**Aim of the exercise**
Please set down the lines of the listing exactly, from its first line to the line with "людей. Именно мысль о мобилизации", leaving the pictures out.
━━━━━━━━
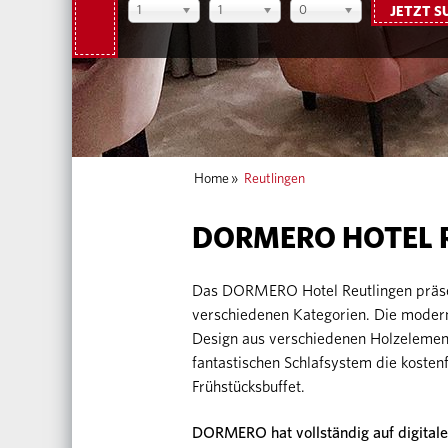
1
1
0
JETZT S
Home
»
Reutlingen
DORMERO HOTEL 
Das DORMERO Hotel Reutlingen präsen
verschiedenen Kategorien. Die modern
Design aus verschiedenen Holzelement
fantastischen Schlafsystem die kosten
Frühstücksbuffet.
DORMERO hat vollständig auf digitale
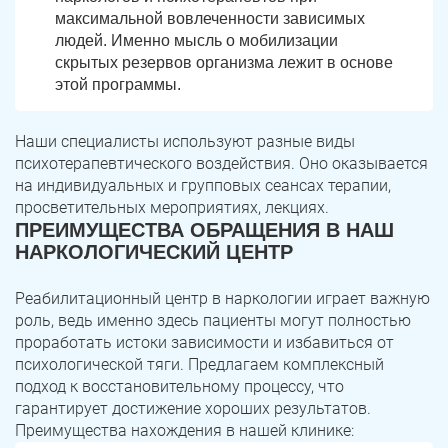
максимальной вовлеченности зависимых
людей. Именно мысль о мобилизации
скрытых резервов организма лежит в основе
этой программы.
Наши специалисты используют разные виды
психотерапевтического воздействия. Оно оказывается
на индивидуальных и групповых сеансах терапии,
просветительных мероприятиях, лекциях.
ПРЕИМУЩЕСТВА ОБРАЩЕНИЯ В НАШ
НАРКОЛОГИЧЕСКИЙ ЦЕНТР
Реабилитационный центр в наркологии играет важную
роль, ведь именно здесь пациенты могут полностью
проработать истоки зависимости и избавиться от
психологической тяги. Предлагаем комплексный
подход к восстановительному процессу, что
гарантирует достижение хороших результатов.
Преимущества нахождения в нашей клинике:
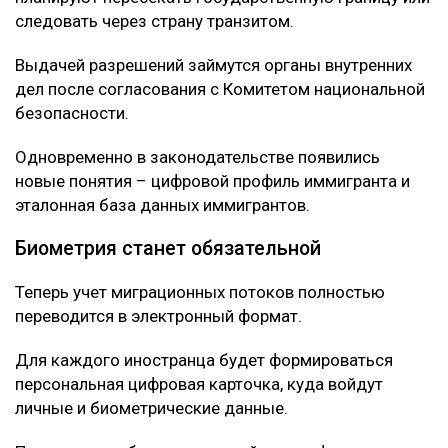
следовать через страну транзитом.
Выдачей разрешений займутся органы внутренних
дел после согласования с Комитетом национальной
безопасности.
Одновременно в законодательстве появились
новые понятия – цифровой профиль иммигранта и
эталонная база данных иммигрантов.
Биометрия станет обязательной
Теперь учет миграционных потоков полностью
переводится в электронный формат.
Для каждого иностранца будет формироваться
персональная цифровая карточка, куда войдут
личные и биометрические данные.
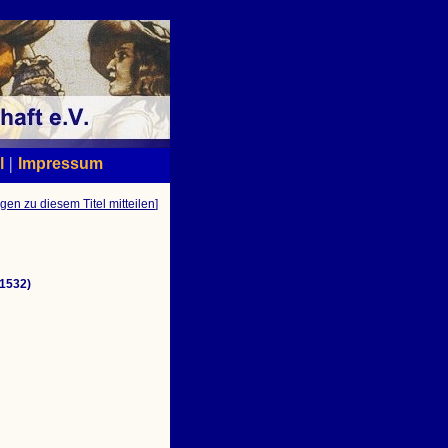
|
l
Impressum
gen zu diesem Titel mitteilen
]
-1532)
━━━━━━━━
**Exercise output**
1
1
0
JETZT S
Home
»
Reutlingen
DORMERO HOTEL 
Das DORMERO Hotel Reutlingen präsen
verschiedenen Kategorien. Die modern
Design aus verschiedenen Holzelement
fantastischen Schlafsystem die kosten
Frühstücksbuffet.
DORMERO hat vollständig auf digitale
максимальной вовлеченности зависимых
людей. Именно мысль о мобилизации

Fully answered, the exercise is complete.